__THE PROBLEM__:
In the records below, find each line with "that" and copy it.

__DATA FOR ANALYSIS__:

==============================

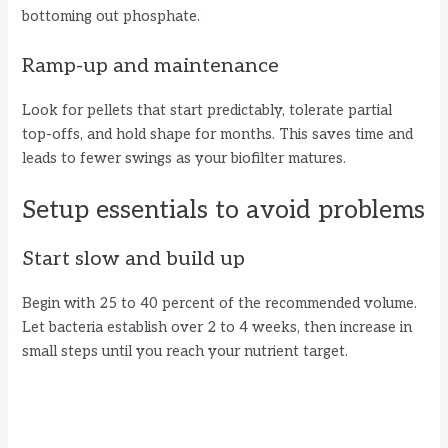
bottoming out phosphate.
Ramp-up and maintenance
Look for pellets that start predictably, tolerate partial
top-offs, and hold shape for months. This saves time and
leads to fewer swings as your biofilter matures.
Setup essentials to avoid problems
Start slow and build up
Begin with 25 to 40 percent of the recommended volume.
Let bacteria establish over 2 to 4 weeks, then increase in
small steps until you reach your nutrient target.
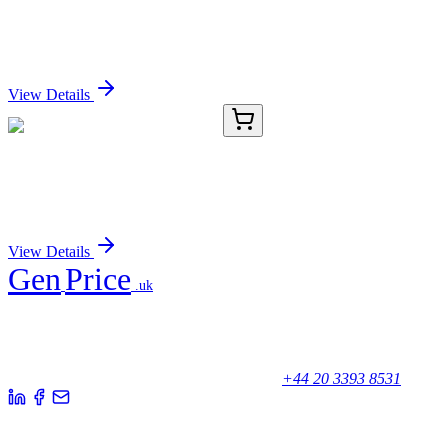
RNF19B Antibody
Sign In for Pricing
View Details
RC-17000-01
50 μL
Recombinant BDNF Antibody
Sign In for Pricing
View Details
Gen
Price
.uk
Your trusted partner for quality products and exceptional service.
Unicorn House, Station Close,
Potters Bar EN6 1TL, United Kingdom
+44 20 3393 8531
Quick Links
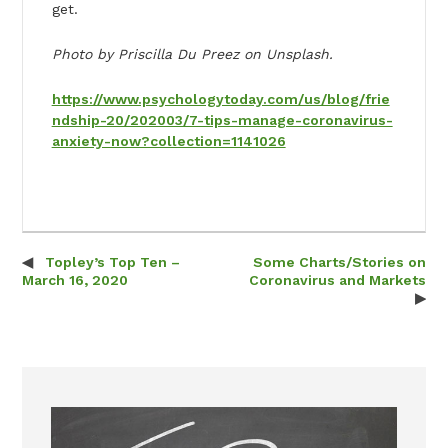
get.
Photo by Priscilla Du Preez on Unsplash.
https://www.psychologytoday.com/us/blog/frie
ndship-20/202003/7-tips-manage-coronavirus-
anxiety-now?collection=1141026
Topley’s Top Ten –
Some Charts/Stories on
Post navigation
March 16, 2020
Coronavirus and Markets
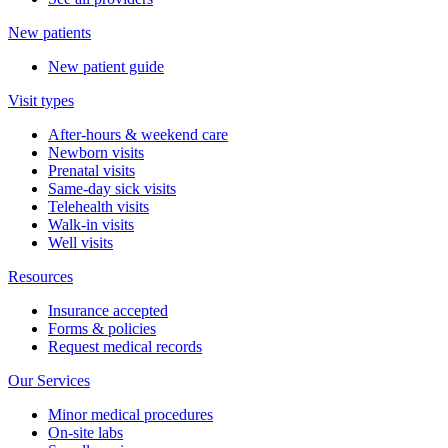
New patients
New patient guide
Visit types
After-hours & weekend care
Newborn visits
Prenatal visits
Same-day sick visits
Telehealth visits
Walk-in visits
Well visits
Resources
Insurance accepted
Forms & policies
Request medical records
Our Services
Minor medical procedures
On-site labs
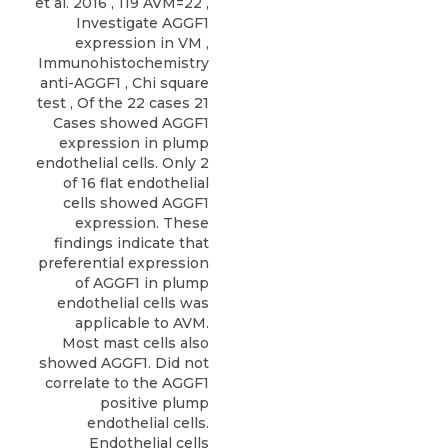
et al. 2016 , 119 AVM=22 ,
Investigate AGGF1
expression in VM ,
Immunohistochemistry
anti-AGGF1
,
Chi
square
test , Of the 22 cases 21
Cases showed AGGF1
expression in plump
endothelial cells. Only 2
of 16 flat endothelial
cells showed AGGF1
expression. These
findings indicate that
preferential expression
of AGGF1 in plump
endothelial cells was
applicable to AVM.
Most mast cells also
showed AGGF1. Did not
correlate to the AGGF1
positive plump
endothelial cells.
Endothelial cells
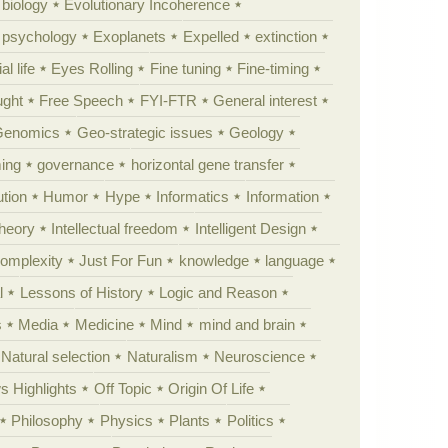
 biology
Evolutionary Incoherence
y psychology
Exoplanets
Expelled
extinction
al life
Eyes Rolling
Fine tuning
Fine-timing
ught
Free Speech
FYI-FTR
General interest
Genomics
Geo-strategic issues
Geology
ing
governance
horizontal gene transfer
tion
Humor
Hype
Informatics
Information
theory
Intellectual freedom
Intelligent Design
Complexity
Just For Fun
knowledge
language
l
Lessons of History
Logic and Reason
s
Media
Medicine
Mind
mind and brain
Natural selection
Naturalism
Neuroscience
 Highlights
Off Topic
Origin Of Life
Philosophy
Physics
Plants
Politics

==============================

__FINISHED EXERCISE__:
Look for pellets that start predictably, tolerate partial
findings indicate that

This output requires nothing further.